Description of the task: Return, from the listing below, each line where the word "lines" appears.

Dataset records:

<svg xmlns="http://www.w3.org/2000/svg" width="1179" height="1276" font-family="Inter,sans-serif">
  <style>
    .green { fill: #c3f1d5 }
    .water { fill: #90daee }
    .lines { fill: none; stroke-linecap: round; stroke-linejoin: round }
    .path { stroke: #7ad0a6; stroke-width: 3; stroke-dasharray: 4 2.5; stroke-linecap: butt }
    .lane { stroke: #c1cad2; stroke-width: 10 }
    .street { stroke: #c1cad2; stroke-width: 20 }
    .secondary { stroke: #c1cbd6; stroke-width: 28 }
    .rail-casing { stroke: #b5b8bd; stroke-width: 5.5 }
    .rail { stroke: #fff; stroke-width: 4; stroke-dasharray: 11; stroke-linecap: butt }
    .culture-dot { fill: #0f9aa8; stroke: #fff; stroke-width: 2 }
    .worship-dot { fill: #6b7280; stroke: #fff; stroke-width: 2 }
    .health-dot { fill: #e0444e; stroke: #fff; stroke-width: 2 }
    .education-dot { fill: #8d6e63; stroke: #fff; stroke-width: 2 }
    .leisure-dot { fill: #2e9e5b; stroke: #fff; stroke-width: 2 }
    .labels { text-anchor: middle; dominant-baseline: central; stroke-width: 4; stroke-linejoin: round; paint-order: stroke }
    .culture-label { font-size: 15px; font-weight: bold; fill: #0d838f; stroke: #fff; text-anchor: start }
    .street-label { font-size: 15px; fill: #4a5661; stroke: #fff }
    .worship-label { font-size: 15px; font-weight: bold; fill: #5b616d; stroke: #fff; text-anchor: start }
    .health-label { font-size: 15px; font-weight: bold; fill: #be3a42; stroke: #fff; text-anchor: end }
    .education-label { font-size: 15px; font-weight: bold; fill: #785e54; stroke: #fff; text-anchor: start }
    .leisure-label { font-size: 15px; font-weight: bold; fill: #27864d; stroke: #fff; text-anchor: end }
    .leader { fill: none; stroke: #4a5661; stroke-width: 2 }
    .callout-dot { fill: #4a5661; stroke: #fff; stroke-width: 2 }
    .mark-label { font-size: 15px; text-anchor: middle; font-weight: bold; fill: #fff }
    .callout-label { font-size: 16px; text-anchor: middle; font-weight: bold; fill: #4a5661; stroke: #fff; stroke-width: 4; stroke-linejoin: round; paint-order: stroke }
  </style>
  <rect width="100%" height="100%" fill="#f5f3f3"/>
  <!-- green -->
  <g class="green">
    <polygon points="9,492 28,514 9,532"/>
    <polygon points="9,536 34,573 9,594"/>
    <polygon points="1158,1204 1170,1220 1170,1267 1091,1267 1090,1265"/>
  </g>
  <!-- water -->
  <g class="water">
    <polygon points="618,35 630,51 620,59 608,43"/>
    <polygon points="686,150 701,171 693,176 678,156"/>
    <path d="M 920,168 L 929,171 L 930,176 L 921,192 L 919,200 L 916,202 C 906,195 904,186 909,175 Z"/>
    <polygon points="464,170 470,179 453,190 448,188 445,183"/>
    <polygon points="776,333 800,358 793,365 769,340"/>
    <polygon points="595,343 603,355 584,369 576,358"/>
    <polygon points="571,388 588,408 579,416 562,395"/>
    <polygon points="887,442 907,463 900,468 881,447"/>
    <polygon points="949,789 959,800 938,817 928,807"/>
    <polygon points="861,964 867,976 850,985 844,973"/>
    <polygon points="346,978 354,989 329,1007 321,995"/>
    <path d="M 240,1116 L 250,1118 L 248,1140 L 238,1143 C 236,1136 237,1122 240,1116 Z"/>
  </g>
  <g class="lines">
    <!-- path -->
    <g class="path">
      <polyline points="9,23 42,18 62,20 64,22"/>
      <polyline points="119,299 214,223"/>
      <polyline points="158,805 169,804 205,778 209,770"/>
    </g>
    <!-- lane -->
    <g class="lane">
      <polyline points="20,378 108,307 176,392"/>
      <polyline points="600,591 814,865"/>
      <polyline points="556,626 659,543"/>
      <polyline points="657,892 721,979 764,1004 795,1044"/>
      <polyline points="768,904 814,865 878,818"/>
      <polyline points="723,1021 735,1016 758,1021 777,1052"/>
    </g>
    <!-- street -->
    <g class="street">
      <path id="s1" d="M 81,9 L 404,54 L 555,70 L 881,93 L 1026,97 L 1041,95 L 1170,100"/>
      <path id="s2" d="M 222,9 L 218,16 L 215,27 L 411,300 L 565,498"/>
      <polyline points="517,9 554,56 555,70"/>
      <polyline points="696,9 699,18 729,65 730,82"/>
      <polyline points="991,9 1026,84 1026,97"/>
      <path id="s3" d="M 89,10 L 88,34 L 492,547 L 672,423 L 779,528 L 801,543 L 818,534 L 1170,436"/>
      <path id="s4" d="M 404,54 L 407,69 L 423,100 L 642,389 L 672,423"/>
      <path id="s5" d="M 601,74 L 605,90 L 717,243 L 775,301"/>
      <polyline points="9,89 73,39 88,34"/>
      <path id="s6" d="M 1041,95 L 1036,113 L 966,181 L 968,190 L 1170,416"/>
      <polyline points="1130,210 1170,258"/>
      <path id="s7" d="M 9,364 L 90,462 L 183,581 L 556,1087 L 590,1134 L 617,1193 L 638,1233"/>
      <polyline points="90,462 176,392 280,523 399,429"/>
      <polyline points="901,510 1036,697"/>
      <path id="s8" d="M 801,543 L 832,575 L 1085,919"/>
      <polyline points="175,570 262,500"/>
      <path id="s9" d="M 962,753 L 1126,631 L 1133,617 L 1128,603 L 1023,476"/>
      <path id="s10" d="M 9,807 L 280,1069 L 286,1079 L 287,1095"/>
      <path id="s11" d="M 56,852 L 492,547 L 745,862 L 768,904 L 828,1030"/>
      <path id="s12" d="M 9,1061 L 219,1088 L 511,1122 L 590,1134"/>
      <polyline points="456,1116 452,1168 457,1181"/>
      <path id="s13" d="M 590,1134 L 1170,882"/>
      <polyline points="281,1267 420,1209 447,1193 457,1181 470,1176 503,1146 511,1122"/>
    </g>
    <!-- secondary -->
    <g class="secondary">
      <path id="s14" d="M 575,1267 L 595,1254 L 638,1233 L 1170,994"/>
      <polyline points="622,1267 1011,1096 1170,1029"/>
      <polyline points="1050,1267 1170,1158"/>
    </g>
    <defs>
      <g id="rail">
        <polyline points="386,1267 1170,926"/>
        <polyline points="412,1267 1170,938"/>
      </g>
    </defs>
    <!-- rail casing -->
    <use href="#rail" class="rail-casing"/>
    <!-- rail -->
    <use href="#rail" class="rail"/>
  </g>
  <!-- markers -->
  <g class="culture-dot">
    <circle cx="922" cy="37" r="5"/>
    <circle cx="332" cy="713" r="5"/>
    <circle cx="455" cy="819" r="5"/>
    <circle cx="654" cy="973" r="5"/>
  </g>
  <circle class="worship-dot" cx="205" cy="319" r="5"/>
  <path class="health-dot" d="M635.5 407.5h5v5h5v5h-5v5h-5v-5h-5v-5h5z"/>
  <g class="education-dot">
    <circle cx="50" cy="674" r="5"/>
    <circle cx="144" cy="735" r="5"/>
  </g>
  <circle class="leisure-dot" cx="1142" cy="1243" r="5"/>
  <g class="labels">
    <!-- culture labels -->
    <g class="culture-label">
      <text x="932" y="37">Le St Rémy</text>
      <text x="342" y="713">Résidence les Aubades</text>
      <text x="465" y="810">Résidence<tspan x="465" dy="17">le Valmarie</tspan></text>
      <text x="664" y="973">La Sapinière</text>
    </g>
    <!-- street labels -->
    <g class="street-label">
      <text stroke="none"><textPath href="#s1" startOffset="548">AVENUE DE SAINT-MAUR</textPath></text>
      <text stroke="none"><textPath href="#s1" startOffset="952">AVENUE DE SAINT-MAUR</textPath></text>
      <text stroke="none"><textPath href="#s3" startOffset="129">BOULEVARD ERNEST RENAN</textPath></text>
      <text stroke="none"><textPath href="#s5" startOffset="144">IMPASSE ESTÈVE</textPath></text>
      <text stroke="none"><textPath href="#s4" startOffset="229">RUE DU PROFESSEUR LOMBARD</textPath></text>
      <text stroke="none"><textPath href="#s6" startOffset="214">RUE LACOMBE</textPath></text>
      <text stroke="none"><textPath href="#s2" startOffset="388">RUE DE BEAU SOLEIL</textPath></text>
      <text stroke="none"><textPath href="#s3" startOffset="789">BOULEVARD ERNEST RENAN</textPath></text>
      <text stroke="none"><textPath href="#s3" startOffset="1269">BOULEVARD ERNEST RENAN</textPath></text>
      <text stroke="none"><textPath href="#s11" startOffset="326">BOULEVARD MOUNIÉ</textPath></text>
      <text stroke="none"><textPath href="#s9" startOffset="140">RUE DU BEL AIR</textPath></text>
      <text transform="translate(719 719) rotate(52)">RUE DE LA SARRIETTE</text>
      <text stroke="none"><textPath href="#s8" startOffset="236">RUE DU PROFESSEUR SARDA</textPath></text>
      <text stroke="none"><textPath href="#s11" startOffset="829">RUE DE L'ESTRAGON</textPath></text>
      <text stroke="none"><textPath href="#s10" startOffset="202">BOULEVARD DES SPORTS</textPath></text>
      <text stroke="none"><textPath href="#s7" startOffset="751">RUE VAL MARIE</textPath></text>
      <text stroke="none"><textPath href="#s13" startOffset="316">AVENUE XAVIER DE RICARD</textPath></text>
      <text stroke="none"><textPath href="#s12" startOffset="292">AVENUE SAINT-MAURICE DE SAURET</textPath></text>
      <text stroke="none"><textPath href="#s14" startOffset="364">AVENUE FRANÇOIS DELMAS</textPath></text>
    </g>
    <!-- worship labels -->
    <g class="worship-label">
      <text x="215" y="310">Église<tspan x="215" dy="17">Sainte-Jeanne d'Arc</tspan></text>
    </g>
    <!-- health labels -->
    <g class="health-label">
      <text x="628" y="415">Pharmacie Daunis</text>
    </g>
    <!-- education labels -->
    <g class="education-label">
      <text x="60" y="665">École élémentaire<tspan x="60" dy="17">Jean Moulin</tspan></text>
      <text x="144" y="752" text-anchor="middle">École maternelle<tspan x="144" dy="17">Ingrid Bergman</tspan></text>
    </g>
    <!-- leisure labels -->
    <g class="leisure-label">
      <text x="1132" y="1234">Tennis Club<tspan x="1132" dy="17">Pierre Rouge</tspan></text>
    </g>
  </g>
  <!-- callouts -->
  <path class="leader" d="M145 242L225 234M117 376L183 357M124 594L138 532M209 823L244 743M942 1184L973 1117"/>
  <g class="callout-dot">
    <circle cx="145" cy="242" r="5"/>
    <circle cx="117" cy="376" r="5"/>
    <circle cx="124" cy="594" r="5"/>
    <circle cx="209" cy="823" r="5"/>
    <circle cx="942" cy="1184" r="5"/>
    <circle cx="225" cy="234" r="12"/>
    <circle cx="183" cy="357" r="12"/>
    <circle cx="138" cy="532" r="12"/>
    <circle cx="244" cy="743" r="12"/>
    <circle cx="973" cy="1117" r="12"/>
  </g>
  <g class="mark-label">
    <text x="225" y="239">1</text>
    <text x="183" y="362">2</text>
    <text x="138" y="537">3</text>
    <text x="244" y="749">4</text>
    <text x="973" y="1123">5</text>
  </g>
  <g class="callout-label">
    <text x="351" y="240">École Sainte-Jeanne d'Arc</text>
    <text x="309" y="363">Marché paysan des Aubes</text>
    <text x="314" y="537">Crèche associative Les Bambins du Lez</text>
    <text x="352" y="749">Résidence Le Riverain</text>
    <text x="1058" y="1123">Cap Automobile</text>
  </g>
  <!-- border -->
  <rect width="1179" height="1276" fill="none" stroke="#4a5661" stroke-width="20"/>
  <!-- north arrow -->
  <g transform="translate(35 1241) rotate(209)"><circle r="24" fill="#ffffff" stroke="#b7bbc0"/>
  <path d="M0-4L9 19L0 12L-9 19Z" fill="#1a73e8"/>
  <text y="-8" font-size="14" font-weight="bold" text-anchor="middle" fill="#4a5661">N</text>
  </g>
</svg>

Your response:
    .lines { fill: none; stroke-linecap: round; stroke-linejoin: round }
  <g class="lines">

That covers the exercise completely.